The administration’s calculation of a $1.4 trillion deficit tracks an estimate last week from the Congressional Budget Office that anticipated the data from the Treasury and the Office of Management and Budget. The actual deficit was slightly lower than each had expected in August, when the White House budget office projected a $1.8 trillion deficit and the Congressional office forecast $1.6 trillion.
The decrease from the earlier projections largely reflected updated accounting, including, Mr. Geithner said, the fact that “we are managing to repair the financial system at a lower cost to taxpayers.”
The Obama administration ultimately did not need additional billions it had budgeted for the effort. Also, several major institutions repaid their bailout money with interest, and other financial companies that have not are paying interest on their borrowings.
While many financial institutions have recovered — and prospered, as this week’s eye-popping earnings reports for JPMorgan Chase and Goldman Sachs showed — the persistent high unemployment, home foreclosure rates and credit needs of small businesses are keeping the White House and Congress focused on stimulating the economy. This adds to the deficit, rather than reduces it.
“It would be harmful to try to balance the budget at a time when the economy has not fully recovered and so many Americans are still struggling,” said Representative John M. Spratt Jr., Democrat of South Carolina and chairman of the House Budget Committee.
But on Friday, the deficit was front and center. The overall national debt, which is the accumulation of annual deficits, is nearly $12 trillion, and projected deficits for the next decade will add an estimated $9 trillion more.

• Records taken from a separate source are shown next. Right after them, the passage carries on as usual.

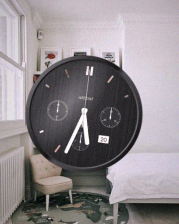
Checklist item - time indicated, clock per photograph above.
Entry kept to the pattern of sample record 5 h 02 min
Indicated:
5 h 33 min
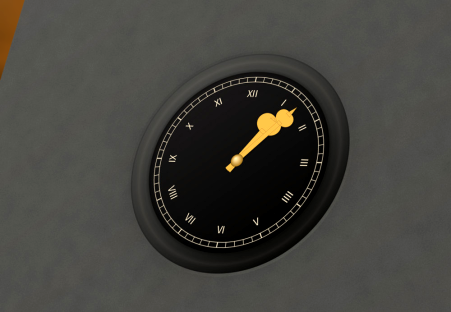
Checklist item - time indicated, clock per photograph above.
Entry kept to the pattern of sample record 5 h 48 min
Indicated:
1 h 07 min
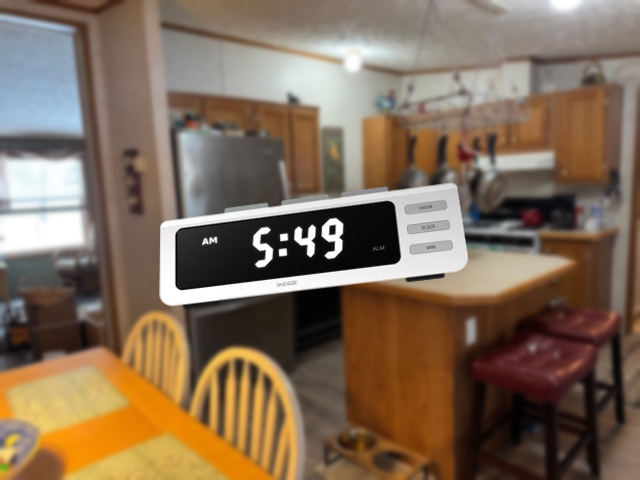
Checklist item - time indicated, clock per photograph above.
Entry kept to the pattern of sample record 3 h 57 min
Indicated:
5 h 49 min
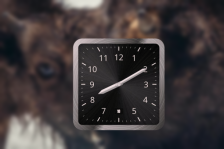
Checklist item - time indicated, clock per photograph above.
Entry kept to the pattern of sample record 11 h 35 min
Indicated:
8 h 10 min
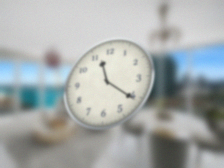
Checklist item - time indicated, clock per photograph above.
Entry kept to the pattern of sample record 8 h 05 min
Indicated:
11 h 21 min
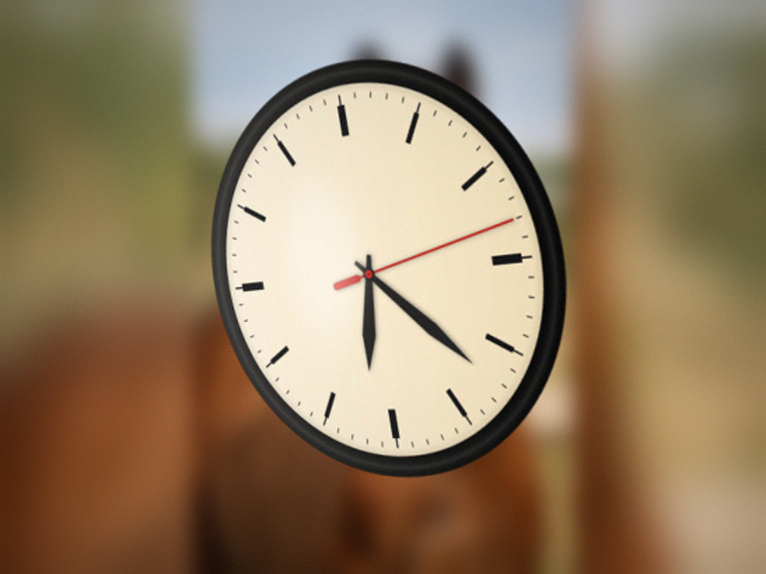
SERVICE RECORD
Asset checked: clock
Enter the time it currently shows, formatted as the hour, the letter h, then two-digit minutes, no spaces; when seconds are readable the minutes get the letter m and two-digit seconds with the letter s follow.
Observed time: 6h22m13s
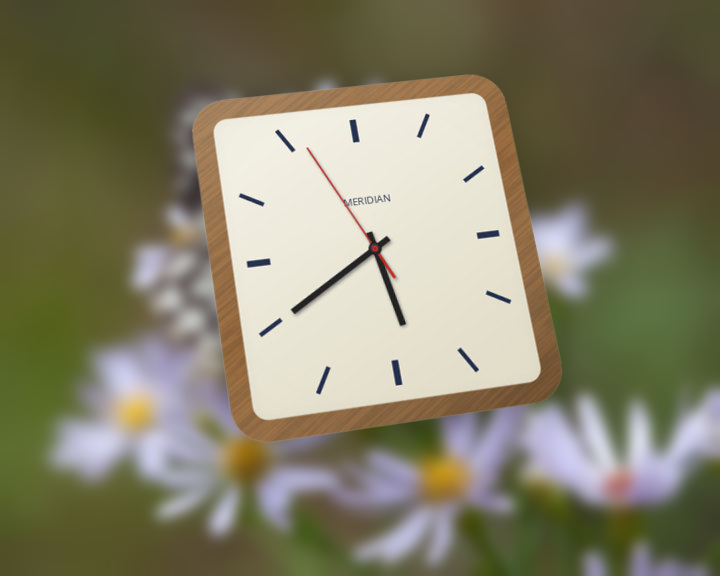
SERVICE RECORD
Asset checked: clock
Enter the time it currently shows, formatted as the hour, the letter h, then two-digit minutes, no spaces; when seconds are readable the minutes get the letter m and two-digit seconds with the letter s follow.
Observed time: 5h39m56s
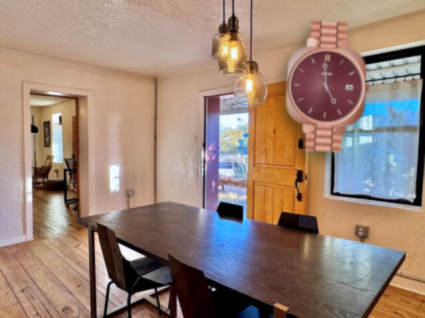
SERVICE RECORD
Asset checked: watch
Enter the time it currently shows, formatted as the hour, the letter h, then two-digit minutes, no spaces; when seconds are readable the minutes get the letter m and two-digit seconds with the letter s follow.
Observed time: 4h59
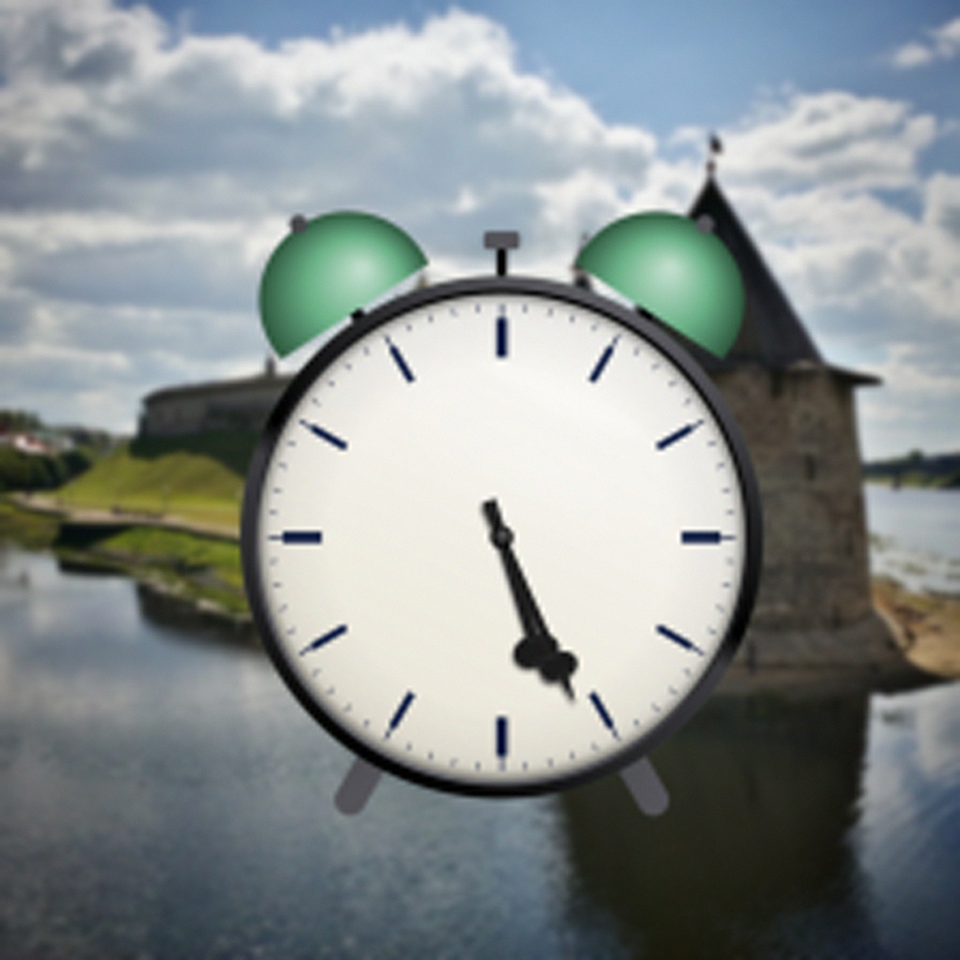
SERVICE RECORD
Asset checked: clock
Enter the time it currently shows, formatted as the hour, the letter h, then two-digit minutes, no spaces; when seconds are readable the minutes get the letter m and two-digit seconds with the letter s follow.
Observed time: 5h26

Administration officials say two-thirds of that is due to Bush administration policies — chiefly tax cuts, wars and the Medicare prescription drug benefit — not paid for with other savings.
“Today’s deficit announcement again highlights the fiscal mess handed to the Obama administration,” Senator Kent Conrad, Democrat of North Dakota and chairman of the Senate Budget Committee, said in a statement.
Representative John A. Boehner of Ohio, the Republican minority leader in the House, rejected that position. “It is irresponsible for Democrats to continue spending taxpayers’ money we don’t have to fund an agenda that would destroy the jobs we need to get our economy moving again,” Mr. Boehner said.